**Supplied text:**
******************************
Simon's observations about portability are really at the heart of my excitement. Realistically, the Eucalyptus team has simply started a journey of 1000 miles with this single step. Congratulations, guys, on setting the pace.

Tuesday, June 03, 2008

VMWare (Finally) Joins the Cloud Computing Race

Update: VMWare has now launched a Virtual Data Center Operating System (VDC-OS), which I believe would rely heavily on the technologies discussed here.

I missed it when it was actually announced, but VMWare's acquisition of B-Hive is very big news, IMHO, for the enterprise cloud/utility computing market. (Thanks to GridToday for the heads up.) I'm not a huge fan of VMWare's automation technology to date (DRS/HA scalability is a joke ), but this acquisition may change that perception over time. If nothing else, it signals VMWare's entrance into the "serious" cloud/utility computing infrastructure market. (Still looking for that term...)
******************************
**Input data:**
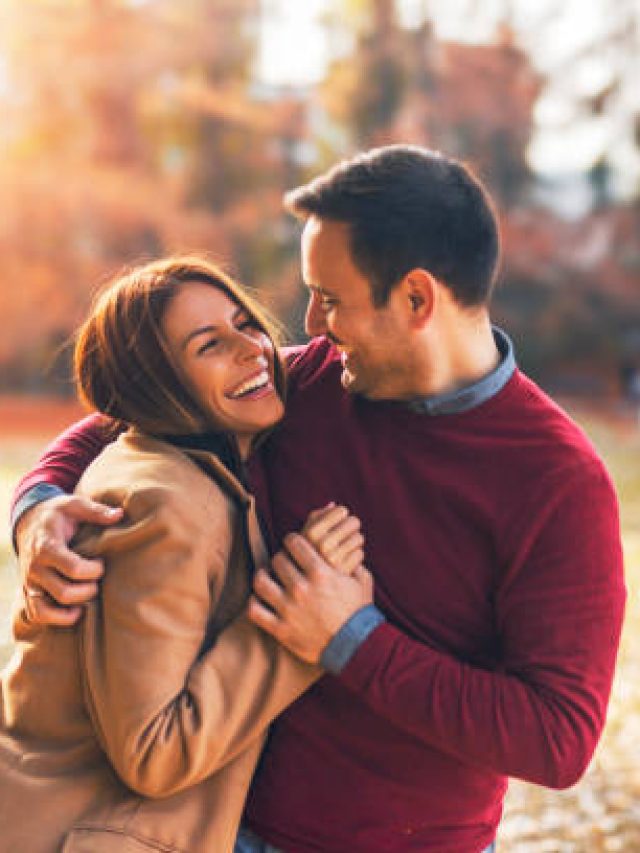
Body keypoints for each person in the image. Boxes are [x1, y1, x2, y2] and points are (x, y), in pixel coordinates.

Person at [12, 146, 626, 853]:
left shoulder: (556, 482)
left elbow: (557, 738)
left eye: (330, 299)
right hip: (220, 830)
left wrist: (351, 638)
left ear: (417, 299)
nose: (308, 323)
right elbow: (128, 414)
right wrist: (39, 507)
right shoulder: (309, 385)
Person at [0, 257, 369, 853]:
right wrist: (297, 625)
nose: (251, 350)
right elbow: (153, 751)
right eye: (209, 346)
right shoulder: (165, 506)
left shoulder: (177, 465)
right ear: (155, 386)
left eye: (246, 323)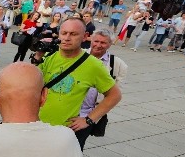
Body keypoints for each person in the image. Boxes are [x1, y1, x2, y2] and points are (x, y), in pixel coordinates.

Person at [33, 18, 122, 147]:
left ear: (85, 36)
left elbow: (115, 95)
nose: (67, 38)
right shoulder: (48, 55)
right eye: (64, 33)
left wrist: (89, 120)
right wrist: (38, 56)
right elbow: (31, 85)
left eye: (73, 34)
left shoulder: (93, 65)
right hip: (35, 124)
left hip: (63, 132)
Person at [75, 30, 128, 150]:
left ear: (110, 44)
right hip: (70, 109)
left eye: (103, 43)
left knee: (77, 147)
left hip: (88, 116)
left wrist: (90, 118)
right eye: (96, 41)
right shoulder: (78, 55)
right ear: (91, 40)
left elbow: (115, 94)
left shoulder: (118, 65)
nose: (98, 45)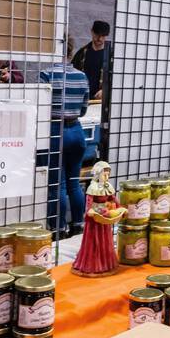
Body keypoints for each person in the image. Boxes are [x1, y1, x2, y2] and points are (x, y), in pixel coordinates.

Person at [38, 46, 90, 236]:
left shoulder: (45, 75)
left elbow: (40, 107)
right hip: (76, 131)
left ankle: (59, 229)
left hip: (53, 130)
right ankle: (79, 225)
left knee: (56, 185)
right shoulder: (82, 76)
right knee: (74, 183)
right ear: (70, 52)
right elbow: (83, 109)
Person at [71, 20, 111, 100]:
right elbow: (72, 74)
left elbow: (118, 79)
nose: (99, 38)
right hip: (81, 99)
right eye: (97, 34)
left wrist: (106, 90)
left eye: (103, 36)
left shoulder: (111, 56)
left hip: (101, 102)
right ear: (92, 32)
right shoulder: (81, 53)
******************************
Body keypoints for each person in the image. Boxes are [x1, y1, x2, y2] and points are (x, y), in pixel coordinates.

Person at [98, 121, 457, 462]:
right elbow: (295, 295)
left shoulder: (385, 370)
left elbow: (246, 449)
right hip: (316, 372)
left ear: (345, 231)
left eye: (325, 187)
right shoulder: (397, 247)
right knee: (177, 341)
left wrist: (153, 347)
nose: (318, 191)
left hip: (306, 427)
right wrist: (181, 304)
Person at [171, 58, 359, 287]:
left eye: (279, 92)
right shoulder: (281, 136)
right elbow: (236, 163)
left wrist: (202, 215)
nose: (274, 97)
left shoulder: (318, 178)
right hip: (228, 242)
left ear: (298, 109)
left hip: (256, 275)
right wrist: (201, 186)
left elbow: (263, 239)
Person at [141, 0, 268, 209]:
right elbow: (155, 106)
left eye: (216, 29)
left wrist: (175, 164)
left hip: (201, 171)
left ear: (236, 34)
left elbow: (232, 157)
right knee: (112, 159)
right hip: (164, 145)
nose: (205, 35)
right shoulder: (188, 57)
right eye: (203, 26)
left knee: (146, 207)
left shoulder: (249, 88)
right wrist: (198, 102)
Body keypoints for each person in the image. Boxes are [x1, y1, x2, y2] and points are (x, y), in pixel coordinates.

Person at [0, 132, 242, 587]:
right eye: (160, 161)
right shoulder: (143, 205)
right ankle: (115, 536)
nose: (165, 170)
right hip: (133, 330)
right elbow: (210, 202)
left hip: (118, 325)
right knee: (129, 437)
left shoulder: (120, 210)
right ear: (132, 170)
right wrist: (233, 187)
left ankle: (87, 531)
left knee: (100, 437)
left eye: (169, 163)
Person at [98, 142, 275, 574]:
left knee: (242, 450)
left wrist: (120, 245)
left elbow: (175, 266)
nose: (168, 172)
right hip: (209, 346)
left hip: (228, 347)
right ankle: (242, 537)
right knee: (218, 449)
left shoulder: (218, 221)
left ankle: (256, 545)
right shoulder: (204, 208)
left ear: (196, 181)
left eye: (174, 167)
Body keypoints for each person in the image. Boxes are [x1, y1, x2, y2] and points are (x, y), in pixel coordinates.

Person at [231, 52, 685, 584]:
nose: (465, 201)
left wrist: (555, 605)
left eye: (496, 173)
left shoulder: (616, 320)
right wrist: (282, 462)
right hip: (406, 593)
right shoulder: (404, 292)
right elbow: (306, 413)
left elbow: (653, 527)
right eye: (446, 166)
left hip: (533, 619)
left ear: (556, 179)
******************************
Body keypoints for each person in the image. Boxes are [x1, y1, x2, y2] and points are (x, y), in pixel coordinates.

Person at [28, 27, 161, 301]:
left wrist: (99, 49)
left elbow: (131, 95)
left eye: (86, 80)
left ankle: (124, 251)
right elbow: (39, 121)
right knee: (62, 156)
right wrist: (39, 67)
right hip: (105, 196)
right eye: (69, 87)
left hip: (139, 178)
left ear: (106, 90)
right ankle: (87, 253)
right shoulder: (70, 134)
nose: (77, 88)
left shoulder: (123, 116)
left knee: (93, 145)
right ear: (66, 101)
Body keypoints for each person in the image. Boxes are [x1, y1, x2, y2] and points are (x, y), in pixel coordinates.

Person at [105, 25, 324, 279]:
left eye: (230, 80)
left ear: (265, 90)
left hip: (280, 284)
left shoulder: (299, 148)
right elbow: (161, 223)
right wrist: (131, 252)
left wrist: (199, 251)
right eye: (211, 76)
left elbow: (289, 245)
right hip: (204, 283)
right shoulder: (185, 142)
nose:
******************************
**Problems to solve:**
1. In the excerpt on VMWare and cloud computing, why does the writer regard VMWare's acquisition of B-Hive as significant? Answer in one to three sentences.
2. Copy the part of the excerpt on VMWare and cloud computing starting with "Tuesday, June 03, 2008" and going on through "technologies discussed here.".

**Activity answers:**
1. The writer calls the acquisition very big news for the enterprise cloud/utility computing market because it signals VMWare's entrance into the "serious" cloud/utility computing infrastructure market. It may also, over time, change the writer's low opinion of VMWare's automation technology.

2.
Tuesday, June 03, 2008

VMWare (Finally) Joins the Cloud Computing Race

Update: VMWare has now launched a Virtual Data Center Operating System (VDC-OS), which I believe would rely heavily on the technologies discussed here.